▶ [Aufgabenstellung]
Entnimm dem ausgewählten Text wörtlich die Passage, die mit den Worten „Wie nah die“ beginnt, und ende nach den Worten „evangelischen Kirche hin.“.

▶ [Ausgewählter Text]

Den Eröffnungsgottesdienst feierten die Synodalen in der Stuttgarter Stiftskirche.Bild: Gottfried Stoppel

Prof. Barbara Traub, Vorstandssprecherin der Israelitischen Religionsgemeinschaft Württembergs (IRGW), hielt Grußwort

Wie nah die Ereignisse für jüdische Menschen hier in Baden-Württemberg sind, verdeutlichte Prof. Barbara Traub, Mitglied im Vorstand der Israelitischen Religionsgemeinschaft Württembergs (IRGW), in ihrem Grußwort. Die Vorstandssprecherin zeigte sich dankbar für das große Maß an Solidarität von säkularer, staatlicher und kirchlicher Seite. Auch von islamischen Organisationen hätte es Solidaritätsbekundungen gegeben. Gleichwohl hätten sich einige große islamischen Verbände, so Traub, „bemerkenswert still“ verhalten. Auch das Schweigen mancher Kulturinstitutionen sei auffallend. Traub wies auch auf kritische Punkte der jüngeren Vergangenheit seitens der evangelischen Kirche hin.

„Wir teilen mit Ihnen den Wunsch, nach einem offenen Blick für alle Parteien in diesem Konflikt und auch jene Menschen zu sehen, die im Gazastreifen leiden. Sie leiden unter einer Regierung, die sie in ihren Fängen hält. Und dennoch dürfen wir als Kirche und Religionsgemeinschaft nicht die Augen davor verschließen, dass Antisemitismus auch hierzulande nicht nur von islamistischen Terroristen herrührt, sondern wir als jüdische Gemeinschaft schon lange vor dem Terroranschlag mit Antisemitismus von rechtsextremer und linksextremer Seite konfrontiert waren. Wir müssen und sollen als abrahamitische Religionsgemeinschaften den Dialog und Trialog suchen – mehr denn je. Zugleich aber in unseren jeweiligen Gemeinschaften von extremistischen oder einseitigen Positionen fernhalten“, forderte Traub.

Aktuelle Stunde zur Frage „Welchen Beitrag können wir als Christinnen und Christen und als Ev. Landeskirche in Württemberg im Kampf gegen Antisemitismus in Deutschland leisten?“

In der sogenannten Aktuellen Stunde beschäftigten sich die Synodalen mit der Frage, welchen Beitrag Christinnen und Christen und die Evangelische Landeskirche in Württemberg im Kampf gegen den Antisemitismus in Deutschland leisten könne. Bildung, Haltung, Empathie und Gebet seien dabei von zentraler Bedeutung.

Ausgangsdaten:
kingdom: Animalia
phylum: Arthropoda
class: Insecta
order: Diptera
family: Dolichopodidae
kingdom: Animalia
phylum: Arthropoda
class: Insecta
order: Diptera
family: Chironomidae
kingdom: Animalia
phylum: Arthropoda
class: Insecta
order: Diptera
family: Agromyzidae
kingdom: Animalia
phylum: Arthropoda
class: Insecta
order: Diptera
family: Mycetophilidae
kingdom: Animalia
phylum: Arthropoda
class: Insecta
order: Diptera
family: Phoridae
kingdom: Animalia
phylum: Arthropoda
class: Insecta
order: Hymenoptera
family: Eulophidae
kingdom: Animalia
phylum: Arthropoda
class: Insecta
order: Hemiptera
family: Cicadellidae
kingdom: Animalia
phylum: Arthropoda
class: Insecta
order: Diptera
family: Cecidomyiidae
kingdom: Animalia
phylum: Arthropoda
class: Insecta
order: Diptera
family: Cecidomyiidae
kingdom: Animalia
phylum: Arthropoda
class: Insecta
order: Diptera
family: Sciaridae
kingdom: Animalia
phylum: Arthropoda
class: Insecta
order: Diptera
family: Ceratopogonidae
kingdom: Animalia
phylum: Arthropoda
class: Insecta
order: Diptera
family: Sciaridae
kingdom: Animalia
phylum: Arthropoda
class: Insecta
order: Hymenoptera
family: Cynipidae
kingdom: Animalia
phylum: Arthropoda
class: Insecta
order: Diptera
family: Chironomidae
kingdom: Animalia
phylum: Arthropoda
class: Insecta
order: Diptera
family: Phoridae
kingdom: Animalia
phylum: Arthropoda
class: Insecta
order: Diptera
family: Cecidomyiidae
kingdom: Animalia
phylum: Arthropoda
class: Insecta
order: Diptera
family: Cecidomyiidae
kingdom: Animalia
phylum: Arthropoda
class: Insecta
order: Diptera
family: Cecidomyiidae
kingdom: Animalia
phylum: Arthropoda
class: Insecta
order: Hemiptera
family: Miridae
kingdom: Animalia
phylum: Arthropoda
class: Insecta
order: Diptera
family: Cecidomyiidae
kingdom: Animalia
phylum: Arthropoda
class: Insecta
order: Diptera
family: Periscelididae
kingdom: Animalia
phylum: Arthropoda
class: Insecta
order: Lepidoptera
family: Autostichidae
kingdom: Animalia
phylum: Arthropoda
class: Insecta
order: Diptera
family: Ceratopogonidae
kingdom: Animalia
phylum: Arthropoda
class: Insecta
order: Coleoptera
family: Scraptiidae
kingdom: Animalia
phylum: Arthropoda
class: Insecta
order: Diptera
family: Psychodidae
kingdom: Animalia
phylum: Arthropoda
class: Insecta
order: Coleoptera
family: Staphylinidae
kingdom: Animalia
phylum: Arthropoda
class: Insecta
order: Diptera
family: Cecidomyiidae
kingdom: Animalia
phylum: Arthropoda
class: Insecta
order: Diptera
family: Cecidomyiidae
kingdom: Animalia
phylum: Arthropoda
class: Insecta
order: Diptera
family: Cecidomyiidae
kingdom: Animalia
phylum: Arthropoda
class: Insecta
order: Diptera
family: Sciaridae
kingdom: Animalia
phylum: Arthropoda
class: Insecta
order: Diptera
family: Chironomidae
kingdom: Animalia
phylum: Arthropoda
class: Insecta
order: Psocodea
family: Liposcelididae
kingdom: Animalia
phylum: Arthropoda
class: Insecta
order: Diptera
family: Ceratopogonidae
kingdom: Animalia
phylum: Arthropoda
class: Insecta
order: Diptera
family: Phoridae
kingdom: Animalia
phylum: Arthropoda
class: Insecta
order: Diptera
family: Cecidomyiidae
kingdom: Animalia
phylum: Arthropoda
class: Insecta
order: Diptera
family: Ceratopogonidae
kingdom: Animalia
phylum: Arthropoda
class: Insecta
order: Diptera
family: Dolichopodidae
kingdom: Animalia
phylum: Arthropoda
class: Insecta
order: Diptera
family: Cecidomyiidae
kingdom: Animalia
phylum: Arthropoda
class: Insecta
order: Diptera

▶ [Lösung]
Wie nah die Ereignisse für jüdische Menschen hier in Baden-Württemberg sind, verdeutlichte Prof. Barbara Traub, Mitglied im Vorstand der Israelitischen Religionsgemeinschaft Württembergs (IRGW), in ihrem Grußwort. Die Vorstandssprecherin zeigte sich dankbar für das große Maß an Solidarität von säkularer, staatlicher und kirchlicher Seite. Auch von islamischen Organisationen hätte es Solidaritätsbekundungen gegeben. Gleichwohl hätten sich einige große islamischen Verbände, so Traub, „bemerkenswert still“ verhalten. Auch das Schweigen mancher Kulturinstitutionen sei auffallend. Traub wies auch auf kritische Punkte der jüngeren Vergangenheit seitens der evangelischen Kirche hin.